The latest dispute, according to the French competition agency, involved sales agreements for Apple products and services, though not iPhones.

The case has its roots in a dispute between Apple and one of its leading French resellers, eBizcuss. The latter accused Apple of abusing its position, and in 2012 the reseller shut down in France as a result of what it claimed was unfair competition. The company was part of the Apple Premium Reseller program, whose participants sell only Apple products.

The French competition agency said that under the APR program, partners were told in advance how many of each product would be allocated to their stores. Apple published “recommended” prices and then tightly restricted promotional materials a distributor could use. One distributor said if it ran a promotion Apple didn’t like, the company would retaliate by limiting product supply.

The result limited pricing competition for about half of the retail market for Apple products in France. In addition, the agency found that Apple limited supplies to APR partners during moments of heavy demand around the launch of new products to steer customers to its own stores. Because Apple knew that its APR partners operated on very thin margins, any shortfall in supply could be fatal, the French agency said in its announcement.

### Required actions
[1] Answer these from the passage on Apple's French resellers:
(a) Which French reseller accused Apple of abusing its position?
(b) In what year did that reseller shut down in France?
(c) For about what share of the retail market for Apple products in France was pricing competition limited?
[2] Decide whether each statement agrees with the passage on Apple's French resellers:
(a) The latest dispute involved sales agreements for iPhones.
(b) Participants in the Apple Premium Reseller program sell only Apple products.
(c) APR partners operated on wide margins.
[3] Copy word for word the part of the passage on Apple's French resellers starting with "The latest dispute, according" and going on through "limiting product supply.".
Work from the passage on Apple's French resellers alone.

Stored items from a collection:
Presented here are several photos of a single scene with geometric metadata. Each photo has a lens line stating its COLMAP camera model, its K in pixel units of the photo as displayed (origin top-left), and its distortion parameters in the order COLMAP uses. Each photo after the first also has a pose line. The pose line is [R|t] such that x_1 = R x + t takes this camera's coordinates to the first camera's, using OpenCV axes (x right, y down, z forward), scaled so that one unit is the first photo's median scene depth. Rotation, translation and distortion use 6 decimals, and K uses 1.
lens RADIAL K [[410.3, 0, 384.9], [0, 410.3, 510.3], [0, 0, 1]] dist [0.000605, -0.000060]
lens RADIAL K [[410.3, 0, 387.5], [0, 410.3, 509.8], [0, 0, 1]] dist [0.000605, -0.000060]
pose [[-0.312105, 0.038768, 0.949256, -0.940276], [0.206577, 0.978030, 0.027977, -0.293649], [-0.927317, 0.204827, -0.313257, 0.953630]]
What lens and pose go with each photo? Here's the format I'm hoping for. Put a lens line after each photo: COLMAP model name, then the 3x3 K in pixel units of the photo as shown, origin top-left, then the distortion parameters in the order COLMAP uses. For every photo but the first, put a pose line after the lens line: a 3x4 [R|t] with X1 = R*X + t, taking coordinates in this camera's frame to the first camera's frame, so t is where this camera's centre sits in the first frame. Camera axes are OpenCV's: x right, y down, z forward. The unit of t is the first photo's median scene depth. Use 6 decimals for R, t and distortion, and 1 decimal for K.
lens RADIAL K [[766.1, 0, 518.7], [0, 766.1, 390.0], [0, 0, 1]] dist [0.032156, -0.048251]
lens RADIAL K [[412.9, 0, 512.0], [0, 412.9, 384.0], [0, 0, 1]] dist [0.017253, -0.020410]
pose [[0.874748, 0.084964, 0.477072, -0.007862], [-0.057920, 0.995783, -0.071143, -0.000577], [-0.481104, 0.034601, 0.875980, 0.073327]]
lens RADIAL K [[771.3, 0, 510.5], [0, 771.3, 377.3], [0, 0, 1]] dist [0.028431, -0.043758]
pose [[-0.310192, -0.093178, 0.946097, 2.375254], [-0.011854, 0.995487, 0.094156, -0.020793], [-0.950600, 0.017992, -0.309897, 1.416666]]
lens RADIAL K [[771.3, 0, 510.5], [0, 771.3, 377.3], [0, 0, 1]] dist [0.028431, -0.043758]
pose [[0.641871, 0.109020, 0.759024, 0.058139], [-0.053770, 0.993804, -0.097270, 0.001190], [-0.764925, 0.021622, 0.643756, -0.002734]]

### Activity answers
[1]
(a) eBizcuss
(b) 2012
(c) About half

[2]
(a) No: "though not iPhones"
(b) Yes: "whose participants sell only Apple products"
(c) No: "its APR partners operated on very thin margins"

[3]
The latest dispute, according to the French competition agency, involved sales agreements for Apple products and services, though not iPhones.

The case has its roots in a dispute between Apple and one of its leading French resellers, eBizcuss. The latter accused Apple of abusing its position, and in 2012 the reseller shut down in France as a result of what it claimed was unfair competition. The company was part of the Apple Premium Reseller program, whose participants sell only Apple products.

The French competition agency said that under the APR program, partners were told in advance how many of each product would be allocated to their stores. Apple published “recommended” prices and then tightly restricted promotional materials a distributor could use. One distributor said if it ran a promotion Apple didn’t like, the company would retaliate by limiting product supply.